Il deserto del Tibesti, Cufra, e Murzuk disegnano le tappe del calvario di morte che il conflitto riserva ai tirailleurs sénégalais. Tra le dune del Sahara appare subito chiaro che

«i cadaveri della guerra avranno per buona parte la pelle nera. Leclerc ha avuto la sua vittoria contro i fascisti ma […] resta il bilancio razzista delle battaglie.»

Eppure c’è qualcosa di ancora più sinistro e brutale in questa guerra. I fascisti sono italiani che hanno sacrificato gli ascari affinché questi ultimi combattano al posto loro. E allora Aloga capisce che

«questa guerra è un massacro tra africani […]. Lo sconcerta il rosso del fez degli ascari italiani: non è troppo diverso dalla shahìa, il berretto dei fucilieri senegalesi […]. Il disagio si fa più acuto quando rivolta il cadavere di quello che crede un fuciliere, per scoprire che invece è un ascaro. Ha la pelle scura, le guance scarnificate come un sudanese o un ciadiano.»

Patrice Nganang, David Diop nel suo “Fratelli d’anima” e ancora prima Ousmane Sembène col film “Camp de Thiaroye“, ciascuno col suo stile ed il suo personale bagaglio di memorie personali e collettive, hanno polverizzato il mito francese dell’universalità dei valori di “libertà, uguaglianza e fratellanza”.

Nelle pagine finali del romanzo, Um Nyobè dirà a Pouka:

«Una volta colonizzati, non c’è più modo di liberarsi dell’Occidente. Sta qui il nostro dilemma. L’Occidente ci ha occupato il futuro. È diventato il nostro paradiso. E proprio la Francia, tra i paesi occidentali, rappresenta ancora ideali che valgono la pena.»

In questa riflessione amara sta tutta la complessità dell’eredità politica e psicologica della relazione colonialista e razzista tra la Francia (l’Europa) ed il Camerun (l’Africa).✎

Incipit

prugne, Afrologist

«A Yaoundé, la stagione delle prugne tira fuori il cuore del paese.
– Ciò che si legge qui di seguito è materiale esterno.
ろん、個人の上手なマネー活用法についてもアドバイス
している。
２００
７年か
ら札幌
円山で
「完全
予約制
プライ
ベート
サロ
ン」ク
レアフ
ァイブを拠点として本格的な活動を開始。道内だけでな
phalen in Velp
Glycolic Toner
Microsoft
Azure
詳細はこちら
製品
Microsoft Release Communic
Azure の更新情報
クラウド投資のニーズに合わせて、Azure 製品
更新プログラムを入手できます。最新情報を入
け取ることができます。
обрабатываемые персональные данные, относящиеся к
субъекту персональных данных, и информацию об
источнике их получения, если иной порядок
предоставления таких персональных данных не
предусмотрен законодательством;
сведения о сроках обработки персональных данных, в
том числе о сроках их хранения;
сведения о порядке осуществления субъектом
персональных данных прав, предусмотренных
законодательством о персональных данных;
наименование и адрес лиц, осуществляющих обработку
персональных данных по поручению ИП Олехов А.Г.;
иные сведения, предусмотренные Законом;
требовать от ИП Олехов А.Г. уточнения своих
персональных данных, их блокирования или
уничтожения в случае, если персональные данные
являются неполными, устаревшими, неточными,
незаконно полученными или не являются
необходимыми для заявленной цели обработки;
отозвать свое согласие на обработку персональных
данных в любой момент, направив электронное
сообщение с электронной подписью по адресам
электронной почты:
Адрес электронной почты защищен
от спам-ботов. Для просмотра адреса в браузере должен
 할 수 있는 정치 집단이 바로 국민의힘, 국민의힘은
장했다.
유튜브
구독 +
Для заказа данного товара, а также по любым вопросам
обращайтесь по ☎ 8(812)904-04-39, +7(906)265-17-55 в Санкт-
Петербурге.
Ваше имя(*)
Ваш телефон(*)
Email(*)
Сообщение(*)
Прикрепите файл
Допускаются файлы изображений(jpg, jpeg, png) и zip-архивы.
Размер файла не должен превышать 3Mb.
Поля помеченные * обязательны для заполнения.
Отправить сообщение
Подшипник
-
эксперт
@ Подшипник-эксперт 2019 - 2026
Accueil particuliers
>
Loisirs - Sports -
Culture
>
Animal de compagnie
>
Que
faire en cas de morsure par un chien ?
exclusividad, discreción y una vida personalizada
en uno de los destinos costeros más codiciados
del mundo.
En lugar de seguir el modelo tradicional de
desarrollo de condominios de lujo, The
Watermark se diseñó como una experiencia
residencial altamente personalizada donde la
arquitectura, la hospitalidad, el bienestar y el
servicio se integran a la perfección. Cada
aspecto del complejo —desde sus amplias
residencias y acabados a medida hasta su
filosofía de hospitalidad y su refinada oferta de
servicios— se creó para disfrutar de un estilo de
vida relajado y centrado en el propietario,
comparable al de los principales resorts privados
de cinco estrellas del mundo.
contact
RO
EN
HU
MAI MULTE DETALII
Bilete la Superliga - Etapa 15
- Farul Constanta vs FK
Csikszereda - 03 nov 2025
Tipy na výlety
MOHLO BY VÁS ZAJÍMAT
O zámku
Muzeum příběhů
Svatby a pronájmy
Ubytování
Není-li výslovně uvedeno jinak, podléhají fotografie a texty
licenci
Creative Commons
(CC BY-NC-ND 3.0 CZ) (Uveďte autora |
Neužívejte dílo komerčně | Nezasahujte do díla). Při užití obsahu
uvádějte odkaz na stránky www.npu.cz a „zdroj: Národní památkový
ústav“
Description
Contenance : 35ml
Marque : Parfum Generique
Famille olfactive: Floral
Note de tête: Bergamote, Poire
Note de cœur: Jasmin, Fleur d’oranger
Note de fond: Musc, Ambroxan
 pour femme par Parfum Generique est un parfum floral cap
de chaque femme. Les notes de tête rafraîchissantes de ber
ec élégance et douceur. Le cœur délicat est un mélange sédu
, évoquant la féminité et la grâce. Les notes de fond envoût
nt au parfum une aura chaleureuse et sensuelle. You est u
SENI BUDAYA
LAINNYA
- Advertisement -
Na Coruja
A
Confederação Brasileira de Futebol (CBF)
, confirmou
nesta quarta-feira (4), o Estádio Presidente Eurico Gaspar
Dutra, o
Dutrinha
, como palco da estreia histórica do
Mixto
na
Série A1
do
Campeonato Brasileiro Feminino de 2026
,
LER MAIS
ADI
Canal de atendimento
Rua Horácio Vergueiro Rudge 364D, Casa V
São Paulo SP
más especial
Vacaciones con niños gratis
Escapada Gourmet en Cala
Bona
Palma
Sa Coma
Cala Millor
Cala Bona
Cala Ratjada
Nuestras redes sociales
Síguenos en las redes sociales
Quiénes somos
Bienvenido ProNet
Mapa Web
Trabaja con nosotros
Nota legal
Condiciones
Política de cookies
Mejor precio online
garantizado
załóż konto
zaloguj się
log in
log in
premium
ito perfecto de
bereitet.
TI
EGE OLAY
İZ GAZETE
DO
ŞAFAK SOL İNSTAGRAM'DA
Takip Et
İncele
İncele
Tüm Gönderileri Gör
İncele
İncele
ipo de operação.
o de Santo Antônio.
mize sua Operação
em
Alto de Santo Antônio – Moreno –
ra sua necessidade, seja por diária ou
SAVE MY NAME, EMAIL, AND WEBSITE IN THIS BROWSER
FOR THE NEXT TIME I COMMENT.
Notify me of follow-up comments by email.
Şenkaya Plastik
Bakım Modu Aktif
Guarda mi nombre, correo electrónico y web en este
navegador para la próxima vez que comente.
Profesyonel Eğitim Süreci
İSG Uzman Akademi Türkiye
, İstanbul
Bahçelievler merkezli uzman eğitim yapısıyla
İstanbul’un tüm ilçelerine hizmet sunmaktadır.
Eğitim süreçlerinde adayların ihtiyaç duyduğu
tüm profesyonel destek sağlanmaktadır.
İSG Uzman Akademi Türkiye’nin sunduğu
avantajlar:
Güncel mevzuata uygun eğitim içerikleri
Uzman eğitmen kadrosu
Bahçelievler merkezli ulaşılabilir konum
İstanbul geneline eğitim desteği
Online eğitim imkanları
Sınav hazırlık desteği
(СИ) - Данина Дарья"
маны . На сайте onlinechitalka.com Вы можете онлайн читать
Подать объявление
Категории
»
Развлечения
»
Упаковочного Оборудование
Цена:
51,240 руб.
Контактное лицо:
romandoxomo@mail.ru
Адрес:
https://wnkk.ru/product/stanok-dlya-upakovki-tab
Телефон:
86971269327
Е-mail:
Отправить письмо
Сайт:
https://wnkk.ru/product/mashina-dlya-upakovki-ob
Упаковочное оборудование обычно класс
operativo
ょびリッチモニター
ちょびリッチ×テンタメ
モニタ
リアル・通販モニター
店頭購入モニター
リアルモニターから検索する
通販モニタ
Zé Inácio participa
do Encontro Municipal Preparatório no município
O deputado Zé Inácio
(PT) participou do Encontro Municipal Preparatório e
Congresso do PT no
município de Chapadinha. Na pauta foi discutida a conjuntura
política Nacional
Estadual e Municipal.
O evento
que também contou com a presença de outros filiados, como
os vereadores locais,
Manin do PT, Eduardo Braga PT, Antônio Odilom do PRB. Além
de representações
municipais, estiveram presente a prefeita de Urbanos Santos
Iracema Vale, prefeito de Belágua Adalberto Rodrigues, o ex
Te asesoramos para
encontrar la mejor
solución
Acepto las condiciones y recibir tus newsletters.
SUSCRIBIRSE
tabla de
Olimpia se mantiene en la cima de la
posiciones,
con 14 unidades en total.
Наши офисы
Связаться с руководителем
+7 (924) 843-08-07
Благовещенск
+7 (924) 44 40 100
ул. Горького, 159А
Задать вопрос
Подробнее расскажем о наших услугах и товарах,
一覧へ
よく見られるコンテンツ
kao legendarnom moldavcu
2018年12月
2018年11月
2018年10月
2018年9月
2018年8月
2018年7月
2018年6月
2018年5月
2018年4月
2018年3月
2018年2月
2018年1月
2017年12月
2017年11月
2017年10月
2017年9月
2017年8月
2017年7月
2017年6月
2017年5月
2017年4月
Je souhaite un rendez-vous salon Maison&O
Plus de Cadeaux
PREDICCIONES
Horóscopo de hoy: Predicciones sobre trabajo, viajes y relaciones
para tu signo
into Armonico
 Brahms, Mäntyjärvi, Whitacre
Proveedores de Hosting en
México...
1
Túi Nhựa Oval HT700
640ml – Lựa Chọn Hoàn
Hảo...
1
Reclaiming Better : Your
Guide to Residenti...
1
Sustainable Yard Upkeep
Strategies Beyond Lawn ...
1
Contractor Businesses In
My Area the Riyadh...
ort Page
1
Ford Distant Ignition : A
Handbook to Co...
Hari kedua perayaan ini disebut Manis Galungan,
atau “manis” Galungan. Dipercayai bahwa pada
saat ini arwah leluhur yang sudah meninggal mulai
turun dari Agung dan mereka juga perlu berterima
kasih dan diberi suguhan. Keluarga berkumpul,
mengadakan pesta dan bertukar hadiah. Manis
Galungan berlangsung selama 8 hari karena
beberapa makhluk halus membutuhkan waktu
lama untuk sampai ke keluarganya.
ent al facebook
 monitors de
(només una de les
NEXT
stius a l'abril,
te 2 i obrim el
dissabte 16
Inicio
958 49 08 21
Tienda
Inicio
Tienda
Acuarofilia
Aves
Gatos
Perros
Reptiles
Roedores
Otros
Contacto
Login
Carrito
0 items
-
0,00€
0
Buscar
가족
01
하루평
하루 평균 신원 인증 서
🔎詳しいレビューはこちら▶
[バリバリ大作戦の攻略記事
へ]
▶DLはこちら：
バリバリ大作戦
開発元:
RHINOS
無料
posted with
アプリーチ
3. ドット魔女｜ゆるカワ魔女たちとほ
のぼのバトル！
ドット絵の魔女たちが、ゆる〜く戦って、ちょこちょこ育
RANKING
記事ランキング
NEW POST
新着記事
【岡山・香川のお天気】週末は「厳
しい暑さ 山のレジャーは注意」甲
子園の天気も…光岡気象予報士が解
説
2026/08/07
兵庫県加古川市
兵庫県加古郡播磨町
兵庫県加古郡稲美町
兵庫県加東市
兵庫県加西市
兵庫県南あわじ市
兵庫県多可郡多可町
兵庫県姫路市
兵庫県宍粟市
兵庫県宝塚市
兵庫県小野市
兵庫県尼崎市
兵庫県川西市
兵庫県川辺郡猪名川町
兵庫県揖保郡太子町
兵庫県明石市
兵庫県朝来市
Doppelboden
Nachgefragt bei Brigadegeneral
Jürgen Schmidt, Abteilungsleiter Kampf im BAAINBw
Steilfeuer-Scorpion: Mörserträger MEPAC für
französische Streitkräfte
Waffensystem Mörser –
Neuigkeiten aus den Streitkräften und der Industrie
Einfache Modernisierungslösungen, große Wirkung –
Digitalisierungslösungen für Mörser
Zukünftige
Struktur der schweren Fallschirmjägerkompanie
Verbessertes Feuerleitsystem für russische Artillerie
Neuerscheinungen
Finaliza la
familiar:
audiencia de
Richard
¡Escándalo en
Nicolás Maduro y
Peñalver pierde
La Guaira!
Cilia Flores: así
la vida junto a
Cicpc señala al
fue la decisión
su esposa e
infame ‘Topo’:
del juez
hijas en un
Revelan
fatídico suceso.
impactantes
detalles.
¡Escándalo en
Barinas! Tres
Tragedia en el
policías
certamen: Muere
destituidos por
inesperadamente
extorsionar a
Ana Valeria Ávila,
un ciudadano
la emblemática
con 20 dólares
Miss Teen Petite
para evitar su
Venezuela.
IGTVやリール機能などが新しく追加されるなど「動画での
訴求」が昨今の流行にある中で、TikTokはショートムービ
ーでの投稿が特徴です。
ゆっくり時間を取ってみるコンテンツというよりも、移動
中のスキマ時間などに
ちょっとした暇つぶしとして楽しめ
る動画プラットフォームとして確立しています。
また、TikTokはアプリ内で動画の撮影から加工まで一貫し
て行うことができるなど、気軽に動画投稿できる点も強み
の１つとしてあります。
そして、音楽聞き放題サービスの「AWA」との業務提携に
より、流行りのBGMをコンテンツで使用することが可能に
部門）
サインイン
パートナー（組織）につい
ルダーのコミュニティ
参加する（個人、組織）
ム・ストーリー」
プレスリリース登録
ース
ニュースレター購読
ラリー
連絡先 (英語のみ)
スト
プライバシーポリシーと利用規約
Dacryodes edulis, la «prugna» dei Camerunensi, chiazza di rosso la chioma dell’albero del safu. Scende per le strade a mazzetti di cinque o dieci, riempie i sacchi del mercato alimentare, si adagia sulla brace ai crocicchi, si accoppia delicatamente al platano o al mais arrostito, di cui è la compagna ideale. In un sacchetto di quelli del cemento o in un cartoccio di fogli di giornale, si vende a tre pezzi per cento franchi, e guardatevi bene dal tirare sul prezzo se non volete beccarvi una lavata di capo. A volte a fine giornata viene gettato per terra. Così, semplicemente, un mucchietto di immondizia in pasto alle mosche. La schiacciano le ruote delle macchine o si attacca alle suole scivolose delle scarpe. La vita della prugna è breve, e basta una spruzzata di sole perché sia matura al punto giusto.»